Он еще раз оглянулся. Да ведь это же самые зажиточные хозяева во всем Корсунском… Славе стало даже не по себе. Что им нужно? Кулаки провожают Быстрова в последний путь!
Так и двигалась эта процессия — сани с гробом, три мужичка, соседи Быстровых, за санями жена покойного и Слава, подальше старухи и еще дальше те, кто всегда трепетал перед Быстровым при его жизни, у кого он проводил обыски и безжалостно отбирал найденное зерно.
Спустились в лощину, миновали церковь…
Кладбище все в снегу, снег на воротах, на изгороди, на крестах. Протоптана лишь одна дорожка, должно быть, все те же трое мужичков протоптали, когда накануне ходили копать могилу. Лошадь остановилась. Гроб сняли, понесли.

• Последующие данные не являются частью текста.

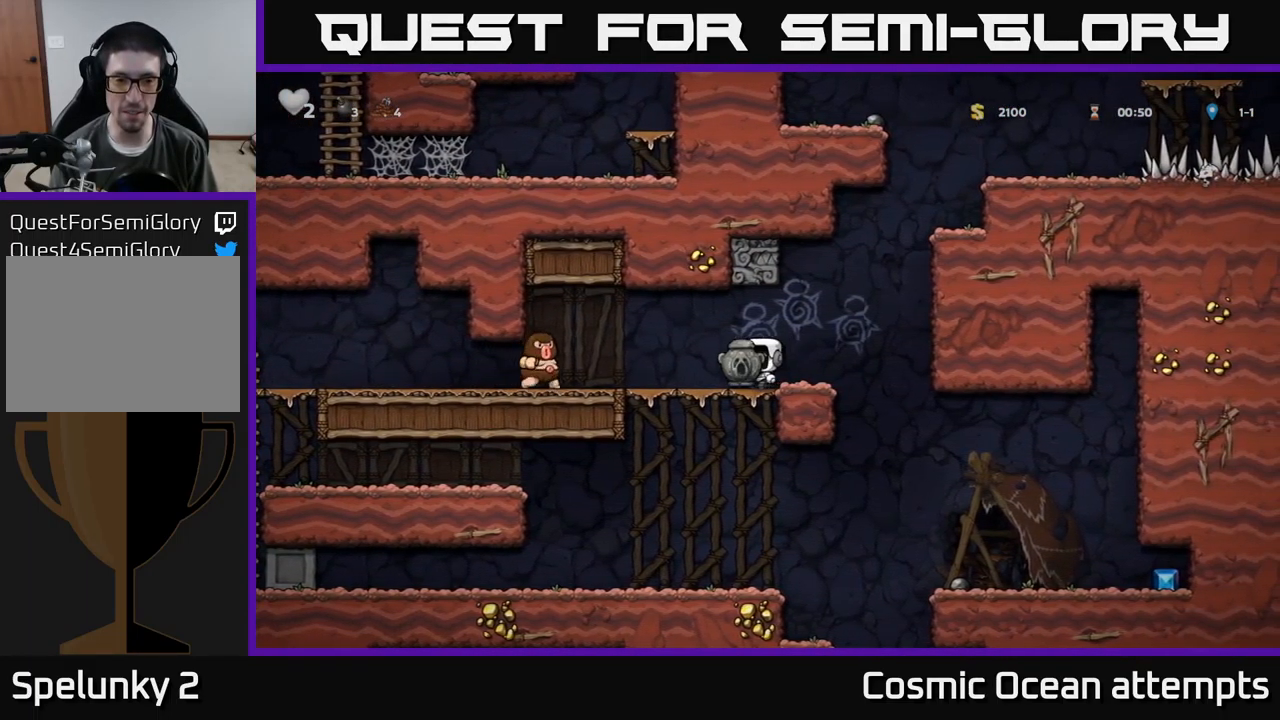
{"buttons": ["DPAD_LEFT"], "left_stick": "center", "events": [[134, "A", "up"]]}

Последнее прибежище Степана Кузьмича Быстрова. Ни пола с молитвой, ни стрелка с ружьем для салюта. Мужички покряхтели, один чуть не оступился, и принялись опускать гроб. Не до речей, здесь последнее «прости» не перед кем сказать.
Быстрова отступила от Славы на шаг, а один из мужичков, наоборот, приблизился к Славе.
— Кидайте, — просипел он и сунул Славе в руку лопату.
Слава склонил голову, поднял лопату, земля смерзлась, не слушалась, все же он поддел, комья земли стукнулись о крышку гроба, и мужички следом принялись быстро забрасывать могилу…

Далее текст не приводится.